At the NFL Meetings in Arizona in March, McCarthy had said that he wanted to see improvement from the left side of the line, but the coach said Sunday that he hadn’t made up his mind about shuffling the line at that point.
“I hadn’t made a final decision yet. But one thing was clear: We needed to be more productive as an offense,” McCarthy said. “When you don’t win the Super Bowl, you hear about all the negative things that you are on offense. The reality is, we were fifth in the league in scoring (and) No. 1 the year before. So, why? You look at the run game, you look at the players you have.
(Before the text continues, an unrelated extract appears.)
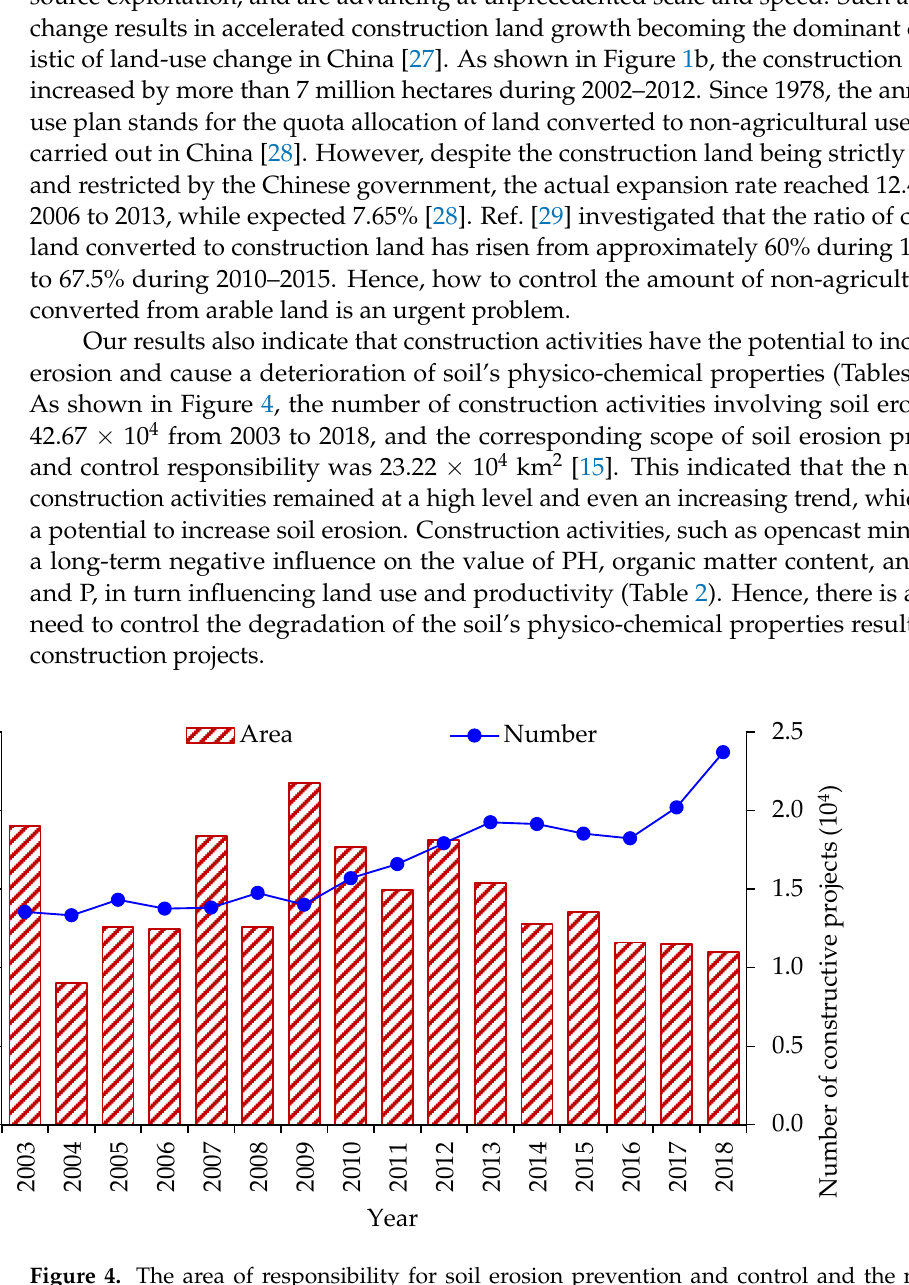
Figure 4. The area of responsibility for soil erosion prevention and control and the number of Figure 4 The area of responsibility for soil erosion prevention and control and the num- constructive projects in China from 2003 to ber of constructive projects in China from 2003 to 2018.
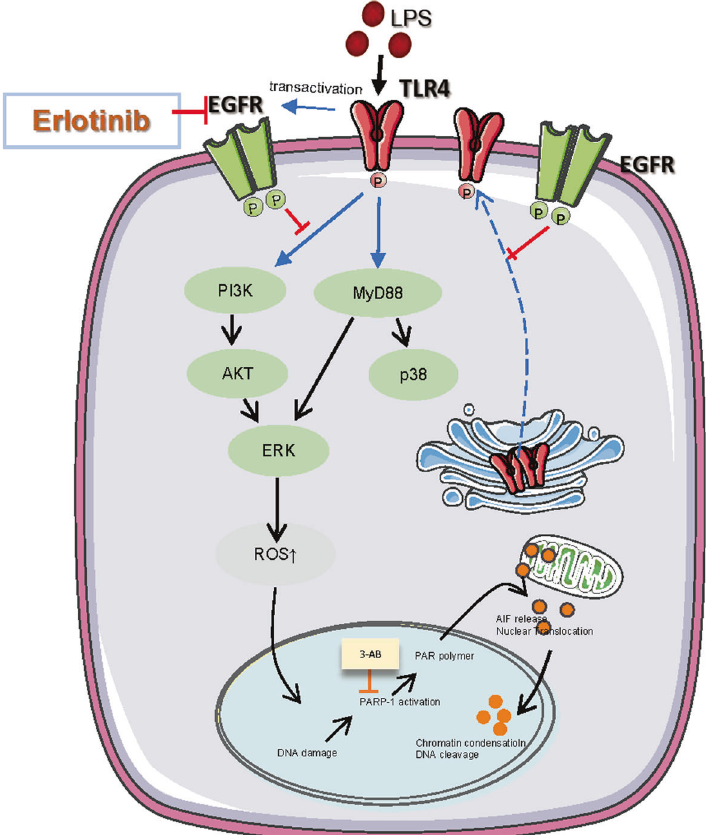
Fig. 6 The role of TLR4 in parthanatos and the MyD88 and/or the PI3K signaling pathway in parthanatos. One of the reasons that LPS- induced ROS production leads to parthanatos. Erlotinib could inhibit the cells surface TLR4 expression and alleviated the parthanatos in response to LPS. This may be through the MyD88 and/or the PI3K signaling pathway. Besides, erlotinib inhibits the generation of ROS, which in turns inhibits Reactive oxygen species measurement RAW264.7 cells or BMDM seeded at 2 × 10 5 cells/well in 6-cm petri dish were cultured and pretreated with indicated reagents. At the end of LPS (1 μ g/ml) treatment, cells were loaded with fl uorescent dye DCFH2-DA (Beyotime Biotechnology, China) in serum-free DMEM and incubated for 30 min at 37 °C in the dark. Then, cells were washed twice with PBS after suspended in fresh DMEM; the fl uorescence intensity was measured by FACScanto cytometer. Data were analyzed using FlowJo V10 (TreeStar). RNA analysis by quantitative real-time PCR Total RNA was isolated from cells using TRIzol RNA Isolation Reagents (Takara, China). PrimeScript TM RT reagent Kit with gDNA Eraser (RR047A, TaKaRa, China) was used for performing cDNA synthesis. mRNA was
“We’ve always built game plans and taken the things we’ve learned from scheme evals and do things with the scheme with guys we know are going to be here. So, how can we best utilize the individuals we know are going to be here? It’s great that these rookies are here, but I can promise you there’s not one play that we put in because we thought we were going to draft two tackles in the draft. That’s just not the way it works.
“We’ve built a system of offense that has the ability to take advantage of any players’ talents. And more importantly focus on the ones we know are going to be here. And we felt Bryan and Josh were our two best answers for the left side.”